Baseball, by any reasonable standard, is more popular than it has ever been. Part of this is simply the quality of play. With the growth of the international game and with the influx of superbly talented Latin and East Asian players, the talent pool is bigger than in the past.
But part of it is the fact that there isn't the threat of a work stoppage hanging over every other season. The players and the owners are no longer incessantly sniping at each other. Once, the two sides seemed to the general public to be sworn enemies. Now, the two parties are publicly pals. This is good. It allows baseball fans to focus on the games rather than the arguments.
The new Collective Bargaining Agreement between Major League Baseball and the Players Association will stretch through 2011. That means that labor peace will have governed the game for 16 straight years. The previous record was more like 16 minutes.
So when the commissioner of baseball, Bud Selig, refers to this era, as he often does, as "the golden era of baseball," a big part of the shining quality of this era is labor peace.
In an interview with MLB.com, the commissioner expanded upon the importance of achieving, and maintaining, labor peace in baseball.
"We had an attendance record for the third straight year," Selig said. "You know my love of history, so I take this all the way back, and even when I compare it to 15 or 20 years ago, this is stunning -- the average team drawing 2,535,000. Revenues up over $5.3 billion. Unheard of, the sport's never been more popular.
"There are a number of reasons. One of the primary ones is labor peace. We killed ourselves for years, the hatred between the parties, the daily columns about the owners and about the commissioner and about the players, and owners mad at players, and owners mad at the commissioner and players mad at the owners. That's history.

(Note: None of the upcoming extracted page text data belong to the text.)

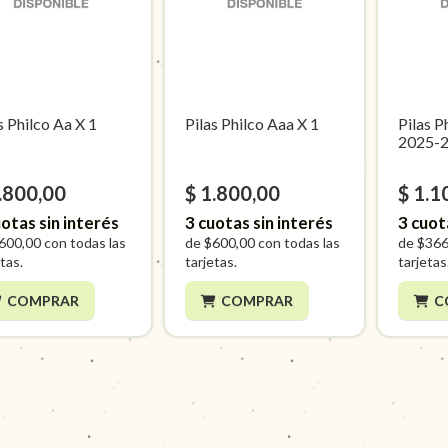
s Philco Aa X 1
Pilas Philco Aaa X 1
Pilas P
2025-2
.800,00
$ 1.800,00
$ 1.1
otas sin interés
3
cuotas sin interés
3
cuot
600,00
con todas las
de
$600,00
con todas las
de
$366
tas.
tarjetas.
tarjetas
COMPRAR
COMPRAR
C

"I've often said to the clubs: 'When we can focus on the field, we'll do great, we'll do brilliantly.'
"[The importance of] labor peace cannot be overstated. This issue did us damage there from 1972 through 1995. It was brutal. Eight work stoppages and a lot of damage in between.
"I had been chairman of the Player Relations Committee, so I knew how bad things had been. But I remember saying over and over, 'It just can't go on like this.' I understand how fans feel. I was a fan. I still am a fan at heart, in a lot of ways.
"Fans just don't want to read about [labor problems]. All the confrontations between the owners and the players served just to poison all the waters around us so badly. And this sport was stuck in neutral for too long."
When it comes to labor relations, the game is now in a forward gear. The new CBA was negotiated without a hint of discord. In fact, as far as public discussion, it was practically negotiated without a sound. This was the other end of the spectrum from the constant, bitter, public disputes that previously characterized the process.
But it wasn't only that. For instance, MLB and the union worked in total harmony to create the first World Baseball Classic. This event was not just a success. It was a transcendent display of the international growth of baseball. And it couldn't have happened without baseball labor and management working in concert.
When fans are allowed to focus on the field, instead of labor debates, baseball is a different game, a better game. Whatever else happens, plus or minus, baseball fans can be assured that the bad old days of labor discord, strikes, lockouts and festivals of finger-pointing will not return any time soon.
"Labor peace now, it's going to be 16 years," the commissioner says with obvious satisfaction.
No, it isn't quite peace on Earth. But it is labor peace in the grand old game's portion of the planet.